> [Dataset items]

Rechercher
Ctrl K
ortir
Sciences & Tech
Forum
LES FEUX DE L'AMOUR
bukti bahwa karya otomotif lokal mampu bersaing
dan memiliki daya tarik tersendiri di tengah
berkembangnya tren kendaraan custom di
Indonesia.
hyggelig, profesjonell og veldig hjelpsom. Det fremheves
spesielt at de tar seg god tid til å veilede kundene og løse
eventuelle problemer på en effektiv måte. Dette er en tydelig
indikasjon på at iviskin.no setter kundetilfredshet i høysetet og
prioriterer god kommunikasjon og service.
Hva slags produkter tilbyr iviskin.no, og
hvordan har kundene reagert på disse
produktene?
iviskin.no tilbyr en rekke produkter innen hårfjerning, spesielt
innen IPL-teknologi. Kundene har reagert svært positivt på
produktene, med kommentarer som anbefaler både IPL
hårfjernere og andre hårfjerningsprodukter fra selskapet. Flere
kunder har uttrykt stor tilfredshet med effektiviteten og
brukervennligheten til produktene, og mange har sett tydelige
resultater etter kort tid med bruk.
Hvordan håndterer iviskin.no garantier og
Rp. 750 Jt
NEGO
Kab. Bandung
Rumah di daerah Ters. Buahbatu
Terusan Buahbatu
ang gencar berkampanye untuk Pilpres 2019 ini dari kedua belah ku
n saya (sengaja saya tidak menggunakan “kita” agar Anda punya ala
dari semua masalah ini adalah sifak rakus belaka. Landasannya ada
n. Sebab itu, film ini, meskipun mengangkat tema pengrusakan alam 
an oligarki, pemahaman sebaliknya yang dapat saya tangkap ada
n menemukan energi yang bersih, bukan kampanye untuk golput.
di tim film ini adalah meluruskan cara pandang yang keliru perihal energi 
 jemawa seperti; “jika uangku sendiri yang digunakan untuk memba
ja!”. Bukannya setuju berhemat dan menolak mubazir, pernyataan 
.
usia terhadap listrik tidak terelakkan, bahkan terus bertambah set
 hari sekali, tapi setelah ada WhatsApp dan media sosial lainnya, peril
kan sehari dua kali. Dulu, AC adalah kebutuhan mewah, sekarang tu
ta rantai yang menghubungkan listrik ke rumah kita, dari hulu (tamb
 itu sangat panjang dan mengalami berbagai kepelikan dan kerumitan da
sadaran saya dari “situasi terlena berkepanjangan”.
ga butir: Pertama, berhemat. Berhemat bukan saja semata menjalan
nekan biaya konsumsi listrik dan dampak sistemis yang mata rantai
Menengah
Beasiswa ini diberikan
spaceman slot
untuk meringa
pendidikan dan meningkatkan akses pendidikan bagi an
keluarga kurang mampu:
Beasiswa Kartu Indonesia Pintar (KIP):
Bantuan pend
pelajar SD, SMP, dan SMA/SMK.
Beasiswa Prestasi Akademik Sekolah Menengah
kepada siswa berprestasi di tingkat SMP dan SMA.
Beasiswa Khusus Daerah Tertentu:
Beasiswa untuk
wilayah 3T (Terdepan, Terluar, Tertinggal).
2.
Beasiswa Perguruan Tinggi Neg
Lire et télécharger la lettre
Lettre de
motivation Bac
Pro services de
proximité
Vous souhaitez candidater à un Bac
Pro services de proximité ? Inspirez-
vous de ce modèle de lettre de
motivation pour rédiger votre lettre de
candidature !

> [Your instructions]
Repeat, exactly as they stand, the line that contains "resultater etter kort tid med bruk." and all the lines after it in the data above.

> [Task result]
resultater etter kort tid med bruk.
Hvordan håndterer iviskin.no garantier og
Rp. 750 Jt
NEGO
Kab. Bandung
Rumah di daerah Ters. Buahbatu
Terusan Buahbatu
ang gencar berkampanye untuk Pilpres 2019 ini dari kedua belah ku
n saya (sengaja saya tidak menggunakan “kita” agar Anda punya ala
dari semua masalah ini adalah sifak rakus belaka. Landasannya ada
n. Sebab itu, film ini, meskipun mengangkat tema pengrusakan alam 
an oligarki, pemahaman sebaliknya yang dapat saya tangkap ada
n menemukan energi yang bersih, bukan kampanye untuk golput.
di tim film ini adalah meluruskan cara pandang yang keliru perihal energi 
 jemawa seperti; “jika uangku sendiri yang digunakan untuk memba
ja!”. Bukannya setuju berhemat dan menolak mubazir, pernyataan 
.
usia terhadap listrik tidak terelakkan, bahkan terus bertambah set
 hari sekali, tapi setelah ada WhatsApp dan media sosial lainnya, peril
kan sehari dua kali. Dulu, AC adalah kebutuhan mewah, sekarang tu
ta rantai yang menghubungkan listrik ke rumah kita, dari hulu (tamb
 itu sangat panjang dan mengalami berbagai kepelikan dan kerumitan da
sadaran saya dari “situasi terlena berkepanjangan”.
ga butir: Pertama, berhemat. Berhemat bukan saja semata menjalan
nekan biaya konsumsi listrik dan dampak sistemis yang mata rantai
Menengah
Beasiswa ini diberikan
spaceman slot
untuk meringa
pendidikan dan meningkatkan akses pendidikan bagi an
keluarga kurang mampu:
Beasiswa Kartu Indonesia Pintar (KIP):
Bantuan pend
pelajar SD, SMP, dan SMA/SMK.
Beasiswa Prestasi Akademik Sekolah Menengah
kepada siswa berprestasi di tingkat SMP dan SMA.
Beasiswa Khusus Daerah Tertentu:
Beasiswa untuk
wilayah 3T (Terdepan, Terluar, Tertinggal).
2.
Beasiswa Perguruan Tinggi Neg
Lire et télécharger la lettre
Lettre de
motivation Bac
Pro services de
proximité
Vous souhaitez candidater à un Bac
Pro services de proximité ? Inspirez-
vous de ce modèle de lettre de
motivation pour rédiger votre lettre de
candidature !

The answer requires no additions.